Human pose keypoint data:
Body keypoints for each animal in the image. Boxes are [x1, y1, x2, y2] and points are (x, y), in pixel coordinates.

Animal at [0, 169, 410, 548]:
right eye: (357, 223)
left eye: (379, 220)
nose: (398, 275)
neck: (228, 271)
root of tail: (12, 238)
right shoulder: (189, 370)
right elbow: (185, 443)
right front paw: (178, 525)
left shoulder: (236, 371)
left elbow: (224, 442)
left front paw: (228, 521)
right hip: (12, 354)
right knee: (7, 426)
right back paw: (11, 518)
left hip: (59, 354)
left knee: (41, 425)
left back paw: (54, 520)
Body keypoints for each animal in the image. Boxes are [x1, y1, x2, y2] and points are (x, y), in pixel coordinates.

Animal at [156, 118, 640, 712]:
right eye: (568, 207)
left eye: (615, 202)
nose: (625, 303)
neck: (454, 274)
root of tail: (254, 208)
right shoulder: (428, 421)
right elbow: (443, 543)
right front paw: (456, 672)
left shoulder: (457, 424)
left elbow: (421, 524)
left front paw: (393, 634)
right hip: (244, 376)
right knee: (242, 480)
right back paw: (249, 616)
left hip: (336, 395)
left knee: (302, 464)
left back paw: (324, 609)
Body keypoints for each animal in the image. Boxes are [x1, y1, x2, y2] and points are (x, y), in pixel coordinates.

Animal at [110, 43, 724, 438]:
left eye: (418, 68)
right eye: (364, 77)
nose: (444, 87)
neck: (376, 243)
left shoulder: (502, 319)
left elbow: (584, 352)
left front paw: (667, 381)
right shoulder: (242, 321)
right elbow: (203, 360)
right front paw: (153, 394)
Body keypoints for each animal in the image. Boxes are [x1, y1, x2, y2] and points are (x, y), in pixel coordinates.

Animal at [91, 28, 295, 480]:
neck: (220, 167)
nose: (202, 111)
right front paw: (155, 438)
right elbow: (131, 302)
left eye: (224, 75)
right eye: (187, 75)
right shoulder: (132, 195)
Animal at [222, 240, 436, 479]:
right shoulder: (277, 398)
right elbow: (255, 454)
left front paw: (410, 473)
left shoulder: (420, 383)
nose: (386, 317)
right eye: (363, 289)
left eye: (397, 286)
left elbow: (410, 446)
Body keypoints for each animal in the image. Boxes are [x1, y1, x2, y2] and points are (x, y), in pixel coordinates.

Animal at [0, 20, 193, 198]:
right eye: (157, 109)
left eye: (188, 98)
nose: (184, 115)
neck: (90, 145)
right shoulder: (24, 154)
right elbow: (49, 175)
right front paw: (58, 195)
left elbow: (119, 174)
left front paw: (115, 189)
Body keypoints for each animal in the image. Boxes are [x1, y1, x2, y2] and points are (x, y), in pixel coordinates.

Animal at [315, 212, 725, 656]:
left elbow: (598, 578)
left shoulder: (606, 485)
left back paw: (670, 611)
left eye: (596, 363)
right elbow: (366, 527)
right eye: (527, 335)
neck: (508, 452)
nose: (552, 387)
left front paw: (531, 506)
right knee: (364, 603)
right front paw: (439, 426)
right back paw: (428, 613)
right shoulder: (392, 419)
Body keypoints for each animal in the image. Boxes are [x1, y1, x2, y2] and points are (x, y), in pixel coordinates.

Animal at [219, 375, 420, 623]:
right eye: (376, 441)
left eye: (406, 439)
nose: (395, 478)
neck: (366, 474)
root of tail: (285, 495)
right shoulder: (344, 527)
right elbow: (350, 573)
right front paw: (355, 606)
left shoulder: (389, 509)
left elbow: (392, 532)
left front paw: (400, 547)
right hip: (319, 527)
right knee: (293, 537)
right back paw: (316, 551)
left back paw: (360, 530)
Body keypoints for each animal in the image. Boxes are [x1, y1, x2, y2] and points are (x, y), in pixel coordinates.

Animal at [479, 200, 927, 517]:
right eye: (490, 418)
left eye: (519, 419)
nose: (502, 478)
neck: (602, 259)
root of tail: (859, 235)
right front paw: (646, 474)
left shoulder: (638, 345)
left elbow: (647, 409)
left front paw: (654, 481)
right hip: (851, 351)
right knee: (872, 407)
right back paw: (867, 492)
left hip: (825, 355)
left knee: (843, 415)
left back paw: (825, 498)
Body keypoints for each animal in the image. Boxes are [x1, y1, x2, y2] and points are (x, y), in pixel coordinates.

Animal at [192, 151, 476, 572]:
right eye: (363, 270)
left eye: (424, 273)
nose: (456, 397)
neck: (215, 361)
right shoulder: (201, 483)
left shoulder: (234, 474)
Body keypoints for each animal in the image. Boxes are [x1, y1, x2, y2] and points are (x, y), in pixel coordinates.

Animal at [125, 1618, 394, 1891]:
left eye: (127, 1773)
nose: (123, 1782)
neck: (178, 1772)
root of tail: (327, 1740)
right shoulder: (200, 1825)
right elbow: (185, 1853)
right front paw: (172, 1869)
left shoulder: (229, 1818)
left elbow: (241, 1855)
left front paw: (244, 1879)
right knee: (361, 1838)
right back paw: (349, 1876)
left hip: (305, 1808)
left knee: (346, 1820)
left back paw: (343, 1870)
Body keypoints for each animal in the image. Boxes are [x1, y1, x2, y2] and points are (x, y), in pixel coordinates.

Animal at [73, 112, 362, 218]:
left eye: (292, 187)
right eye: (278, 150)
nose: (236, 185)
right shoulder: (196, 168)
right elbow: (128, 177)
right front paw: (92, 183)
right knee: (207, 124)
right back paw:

> _EXERCISE DESCRIPTION_:
Please return all of the records exactly as they appear.

> _ANSWER SPACE_:
Body keypoints for each animal in the image. Boxes are [x1, y1, x2, y2] and points are (x, y), in pixel coordinates.

Animal at [0, 169, 410, 548]:
right eye: (357, 223)
left eye: (379, 220)
nose: (398, 275)
neck: (228, 271)
root of tail: (12, 238)
right shoulder: (189, 370)
right elbow: (185, 443)
right front paw: (178, 525)
left shoulder: (236, 371)
left elbow: (224, 442)
left front paw: (228, 521)
right hip: (12, 354)
right knee: (7, 426)
right back paw: (11, 518)
left hip: (59, 354)
left knee: (41, 425)
left back paw: (54, 520)
Body keypoints for each animal in the image. Boxes are [x1, y1, x2, y2] and points are (x, y), in pixel coordinates.

Animal at [156, 118, 640, 712]:
right eye: (568, 207)
left eye: (615, 202)
nose: (625, 303)
neck: (454, 274)
root of tail: (254, 208)
right shoulder: (428, 421)
right elbow: (443, 543)
right front paw: (456, 672)
left shoulder: (457, 424)
left elbow: (421, 524)
left front paw: (393, 634)
right hip: (244, 376)
right knee: (242, 480)
right back paw: (249, 616)
left hip: (336, 395)
left knee: (302, 464)
left back paw: (324, 609)
Body keypoints for each animal in the image. Boxes are [x1, y1, x2, y2] and points are (x, y), in pixel coordinates.

Animal at [110, 43, 724, 438]:
left eye: (418, 68)
right eye: (364, 77)
nose: (444, 87)
neck: (376, 243)
left shoulder: (502, 319)
left elbow: (584, 352)
left front paw: (667, 381)
right shoulder: (242, 321)
right elbow: (203, 360)
right front paw: (153, 394)
Body keypoints for each animal in the image. Boxes are [x1, y1, x2, y2] and points are (x, y), in pixel coordinates.

Animal at [91, 28, 295, 480]:
neck: (220, 167)
nose: (202, 111)
right front paw: (155, 438)
right elbow: (131, 302)
left eye: (224, 75)
right eye: (187, 75)
right shoulder: (132, 195)
Animal at [222, 240, 436, 479]:
right shoulder: (277, 398)
right elbow: (255, 454)
left front paw: (410, 473)
left shoulder: (420, 383)
nose: (386, 317)
right eye: (363, 289)
left eye: (397, 286)
left elbow: (410, 446)
Body keypoints for each animal in the image. Boxes are [x1, y1, x2, y2] and points are (x, y), in pixel coordinates.

Animal at [0, 20, 193, 198]:
right eye: (157, 109)
left eye: (188, 98)
nose: (184, 115)
neck: (90, 145)
right shoulder: (24, 154)
right elbow: (49, 175)
right front paw: (58, 195)
left elbow: (119, 174)
left front paw: (115, 189)
Body keypoints for each animal in the image. Boxes are [x1, y1, x2, y2] and points are (x, y), in pixel coordinates.

Animal at [315, 212, 725, 656]:
left elbow: (598, 578)
left shoulder: (606, 485)
left back paw: (670, 611)
left eye: (596, 363)
right elbow: (366, 527)
right eye: (527, 335)
neck: (508, 452)
nose: (552, 387)
left front paw: (531, 506)
right knee: (364, 603)
right front paw: (439, 426)
right back paw: (428, 613)
right shoulder: (392, 419)
Body keypoints for each animal in the image. Boxes are [x1, y1, x2, y2] and points are (x, y), in pixel coordinates.

Animal at [219, 375, 420, 623]:
right eye: (376, 441)
left eye: (406, 439)
nose: (395, 478)
neck: (366, 474)
root of tail: (285, 495)
right shoulder: (344, 527)
right elbow: (350, 573)
right front paw: (355, 606)
left shoulder: (389, 509)
left elbow: (392, 532)
left front paw: (400, 547)
right hip: (319, 527)
right knee: (293, 537)
right back paw: (316, 551)
left back paw: (360, 530)
Body keypoints for each animal in the image. Boxes are [x1, y1, x2, y2] and points are (x, y), in pixel coordinates.

Animal at [479, 200, 927, 517]:
right eye: (490, 418)
left eye: (519, 419)
nose: (502, 478)
neck: (602, 259)
root of tail: (859, 235)
right front paw: (646, 474)
left shoulder: (638, 345)
left elbow: (647, 409)
left front paw: (654, 481)
right hip: (851, 351)
right knee: (872, 407)
right back paw: (867, 492)
left hip: (825, 355)
left knee: (843, 415)
left back paw: (825, 498)
Body keypoints for each animal in the image. Boxes are [x1, y1, x2, y2] and points are (x, y), in pixel coordinates.

Animal at [192, 151, 476, 572]:
right eye: (363, 270)
left eye: (424, 273)
nose: (456, 397)
neck: (215, 361)
right shoulder: (201, 483)
left shoulder: (234, 474)
Body keypoints for each animal in the image. Boxes are [x1, y1, x2, y2] and points are (x, y), in pixel coordinates.

Animal at [125, 1618, 394, 1891]:
left eye: (127, 1773)
nose: (123, 1782)
neck: (178, 1772)
root of tail: (327, 1740)
right shoulder: (200, 1825)
right elbow: (185, 1853)
right front paw: (172, 1869)
left shoulder: (229, 1818)
left elbow: (241, 1855)
left front paw: (244, 1879)
right knee: (361, 1838)
right back paw: (349, 1876)
left hip: (305, 1808)
left knee: (346, 1820)
left back paw: (343, 1870)
Body keypoints for each animal in the image. Boxes are [x1, y1, x2, y2] and points are (x, y), in pixel coordinates.

Animal at [73, 112, 362, 218]:
left eye: (292, 187)
right eye: (278, 150)
nose: (236, 185)
right shoulder: (196, 168)
right elbow: (128, 177)
right front paw: (92, 183)
right knee: (207, 124)
right back paw:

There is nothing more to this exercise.